TASK DIRECTIONS: Reproduce the items below, changing every "values" to "numbers" and altering nothing else. Omit the pictures from your answer.

SUPPLIED INFORMATION:
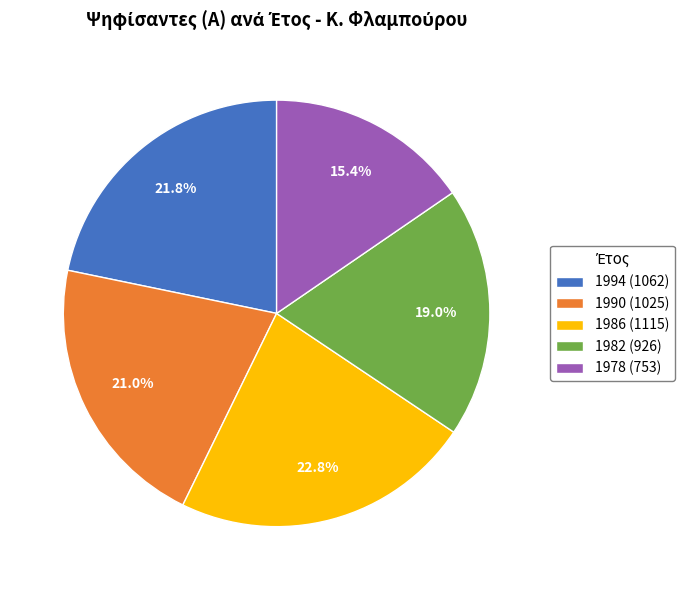

To the nearest percent, what percentage of the pie is 1978?

15%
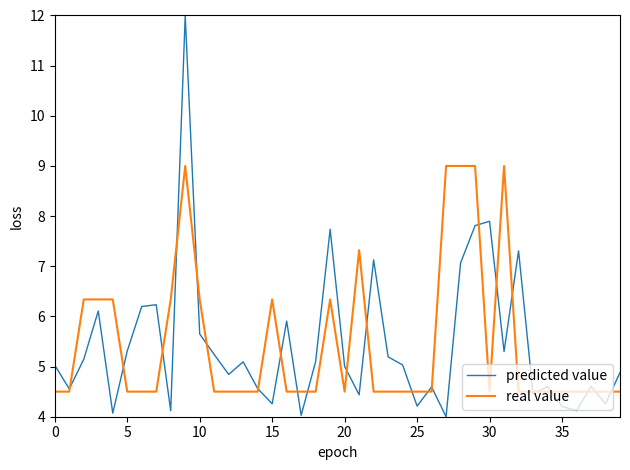

Which series has the widest spread of values?

predicted value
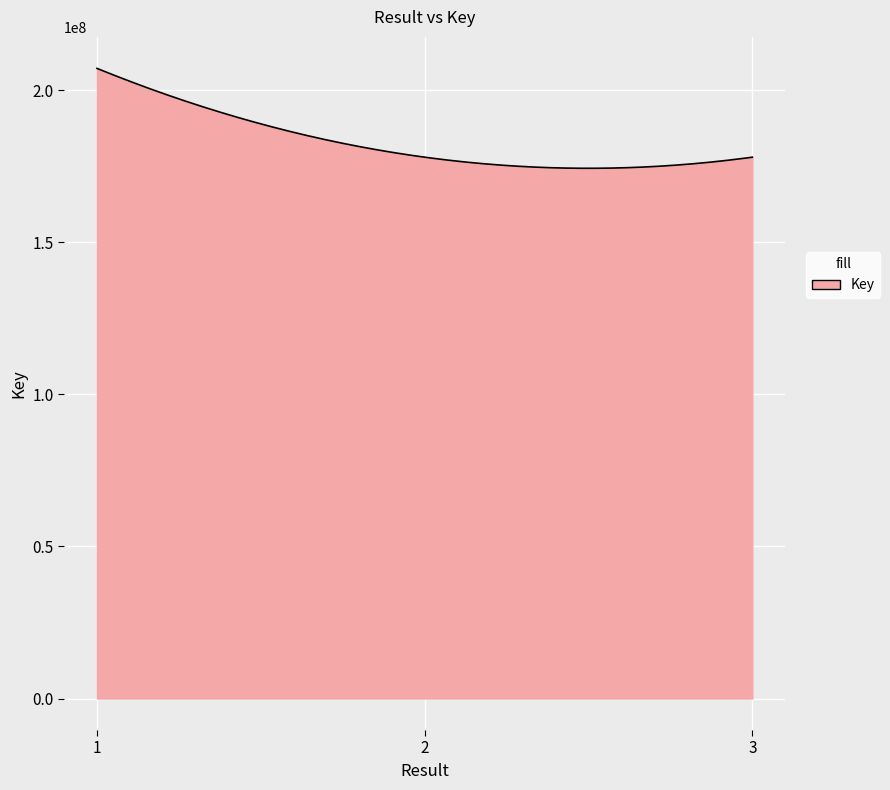

What is the difference between the maximum and minimum values?

32849459.2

OUTPUT FOR THIS TASK:
To the nearest percent, what percentage of the pie is 1978?

15%

Which series has the widest spread of numbers?

predicted value

What is the difference between the maximum and minimum numbers?

32849459.2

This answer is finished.